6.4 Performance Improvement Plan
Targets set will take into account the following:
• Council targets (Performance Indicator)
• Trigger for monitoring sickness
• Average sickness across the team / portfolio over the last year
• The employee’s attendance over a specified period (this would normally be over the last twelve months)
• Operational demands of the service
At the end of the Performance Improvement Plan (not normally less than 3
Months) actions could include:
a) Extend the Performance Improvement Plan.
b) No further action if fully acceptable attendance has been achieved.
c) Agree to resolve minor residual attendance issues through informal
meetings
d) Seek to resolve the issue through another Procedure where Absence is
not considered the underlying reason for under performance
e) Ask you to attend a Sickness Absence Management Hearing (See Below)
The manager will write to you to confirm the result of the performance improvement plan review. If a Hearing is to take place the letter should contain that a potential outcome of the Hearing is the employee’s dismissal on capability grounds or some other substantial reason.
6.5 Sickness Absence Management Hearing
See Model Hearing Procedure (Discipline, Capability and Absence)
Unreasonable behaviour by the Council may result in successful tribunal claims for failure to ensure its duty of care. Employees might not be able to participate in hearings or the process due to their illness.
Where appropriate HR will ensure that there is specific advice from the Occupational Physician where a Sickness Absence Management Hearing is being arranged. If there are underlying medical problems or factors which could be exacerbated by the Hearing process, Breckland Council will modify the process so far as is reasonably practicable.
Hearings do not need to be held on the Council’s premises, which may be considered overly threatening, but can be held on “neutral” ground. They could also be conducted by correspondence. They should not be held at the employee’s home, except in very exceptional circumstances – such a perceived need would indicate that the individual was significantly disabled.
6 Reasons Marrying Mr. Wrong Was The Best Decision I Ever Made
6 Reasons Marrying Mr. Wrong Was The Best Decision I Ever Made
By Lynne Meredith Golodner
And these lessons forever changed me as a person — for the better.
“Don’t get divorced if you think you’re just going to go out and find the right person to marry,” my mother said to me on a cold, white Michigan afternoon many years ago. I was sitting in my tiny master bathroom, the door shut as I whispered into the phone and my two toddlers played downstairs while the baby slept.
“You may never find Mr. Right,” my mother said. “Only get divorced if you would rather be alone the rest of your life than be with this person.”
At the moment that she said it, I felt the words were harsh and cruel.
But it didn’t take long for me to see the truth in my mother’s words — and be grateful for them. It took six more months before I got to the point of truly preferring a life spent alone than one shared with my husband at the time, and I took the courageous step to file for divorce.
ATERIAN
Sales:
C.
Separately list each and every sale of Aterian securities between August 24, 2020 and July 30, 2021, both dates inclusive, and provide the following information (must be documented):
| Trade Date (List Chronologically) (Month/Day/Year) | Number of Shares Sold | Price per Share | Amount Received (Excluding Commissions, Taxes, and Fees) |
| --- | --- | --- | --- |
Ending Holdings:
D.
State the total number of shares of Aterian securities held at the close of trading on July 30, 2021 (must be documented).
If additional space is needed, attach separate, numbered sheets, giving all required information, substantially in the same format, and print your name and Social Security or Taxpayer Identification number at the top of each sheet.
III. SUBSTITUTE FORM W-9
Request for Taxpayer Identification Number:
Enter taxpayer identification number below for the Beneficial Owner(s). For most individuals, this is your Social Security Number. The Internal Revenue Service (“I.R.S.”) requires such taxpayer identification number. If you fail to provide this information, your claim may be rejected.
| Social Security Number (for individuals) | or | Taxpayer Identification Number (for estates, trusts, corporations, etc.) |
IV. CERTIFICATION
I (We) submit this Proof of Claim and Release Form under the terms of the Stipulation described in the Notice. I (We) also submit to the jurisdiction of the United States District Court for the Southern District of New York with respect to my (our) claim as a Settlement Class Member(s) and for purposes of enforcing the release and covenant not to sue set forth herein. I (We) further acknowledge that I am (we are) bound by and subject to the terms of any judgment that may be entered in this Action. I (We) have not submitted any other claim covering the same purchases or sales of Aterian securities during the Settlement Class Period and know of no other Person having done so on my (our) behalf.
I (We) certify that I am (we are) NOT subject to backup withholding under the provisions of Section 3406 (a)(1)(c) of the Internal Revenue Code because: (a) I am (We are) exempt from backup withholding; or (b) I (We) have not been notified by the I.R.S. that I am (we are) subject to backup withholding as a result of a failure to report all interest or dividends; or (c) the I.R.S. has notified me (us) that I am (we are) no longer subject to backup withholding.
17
_ _ _ _
WORK ITEM: Line for line, the material above should be repeated exactly.

RESPONSE TO THE TASK:
6.4 Performance Improvement Plan
Targets set will take into account the following:
• Council targets (Performance Indicator)
• Trigger for monitoring sickness
• Average sickness across the team / portfolio over the last year
• The employee’s attendance over a specified period (this would normally be over the last twelve months)
• Operational demands of the service
At the end of the Performance Improvement Plan (not normally less than 3
Months) actions could include:
a) Extend the Performance Improvement Plan.
b) No further action if fully acceptable attendance has been achieved.
c) Agree to resolve minor residual attendance issues through informal
meetings
d) Seek to resolve the issue through another Procedure where Absence is
not considered the underlying reason for under performance
e) Ask you to attend a Sickness Absence Management Hearing (See Below)
The manager will write to you to confirm the result of the performance improvement plan review. If a Hearing is to take place the letter should contain that a potential outcome of the Hearing is the employee’s dismissal on capability grounds or some other substantial reason.
6.5 Sickness Absence Management Hearing
See Model Hearing Procedure (Discipline, Capability and Absence)
Unreasonable behaviour by the Council may result in successful tribunal claims for failure to ensure its duty of care. Employees might not be able to participate in hearings or the process due to their illness.
Where appropriate HR will ensure that there is specific advice from the Occupational Physician where a Sickness Absence Management Hearing is being arranged. If there are underlying medical problems or factors which could be exacerbated by the Hearing process, Breckland Council will modify the process so far as is reasonably practicable.
Hearings do not need to be held on the Council’s premises, which may be considered overly threatening, but can be held on “neutral” ground. They could also be conducted by correspondence. They should not be held at the employee’s home, except in very exceptional circumstances – such a perceived need would indicate that the individual was significantly disabled.
6 Reasons Marrying Mr. Wrong Was The Best Decision I Ever Made
6 Reasons Marrying Mr. Wrong Was The Best Decision I Ever Made
By Lynne Meredith Golodner
And these lessons forever changed me as a person — for the better.
“Don’t get divorced if you think you’re just going to go out and find the right person to marry,” my mother said to me on a cold, white Michigan afternoon many years ago. I was sitting in my tiny master bathroom, the door shut as I whispered into the phone and my two toddlers played downstairs while the baby slept.
“You may never find Mr. Right,” my mother said. “Only get divorced if you would rather be alone the rest of your life than be with this person.”
At the moment that she said it, I felt the words were harsh and cruel.
But it didn’t take long for me to see the truth in my mother’s words — and be grateful for them. It took six more months before I got to the point of truly preferring a life spent alone than one shared with my husband at the time, and I took the courageous step to file for divorce.
ATERIAN
Sales:
C.
Separately list each and every sale of Aterian securities between August 24, 2020 and July 30, 2021, both dates inclusive, and provide the following information (must be documented):
| Trade Date (List Chronologically) (Month/Day/Year) | Number of Shares Sold | Price per Share | Amount Received (Excluding Commissions, Taxes, and Fees) |
| --- | --- | --- | --- |
Ending Holdings:
D.
State the total number of shares of Aterian securities held at the close of trading on July 30, 2021 (must be documented).
If additional space is needed, attach separate, numbered sheets, giving all required information, substantially in the same format, and print your name and Social Security or Taxpayer Identification number at the top of each sheet.
III. SUBSTITUTE FORM W-9
Request for Taxpayer Identification Number:
Enter taxpayer identification number below for the Beneficial Owner(s). For most individuals, this is your Social Security Number. The Internal Revenue Service (“I.R.S.”) requires such taxpayer identification number. If you fail to provide this information, your claim may be rejected.
| Social Security Number (for individuals) | or | Taxpayer Identification Number (for estates, trusts, corporations, etc.) |
IV. CERTIFICATION
I (We) submit this Proof of Claim and Release Form under the terms of the Stipulation described in the Notice. I (We) also submit to the jurisdiction of the United States District Court for the Southern District of New York with respect to my (our) claim as a Settlement Class Member(s) and for purposes of enforcing the release and covenant not to sue set forth herein. I (We) further acknowledge that I am (we are) bound by and subject to the terms of any judgment that may be entered in this Action. I (We) have not submitted any other claim covering the same purchases or sales of Aterian securities during the Settlement Class Period and know of no other Person having done so on my (our) behalf.
I (We) certify that I am (we are) NOT subject to backup withholding under the provisions of Section 3406 (a)(1)(c) of the Internal Revenue Code because: (a) I am (We are) exempt from backup withholding; or (b) I (We) have not been notified by the I.R.S. that I am (we are) subject to backup withholding as a result of a failure to report all interest or dividends; or (c) the I.R.S. has notified me (us) that I am (we are) no longer subject to backup withholding.
17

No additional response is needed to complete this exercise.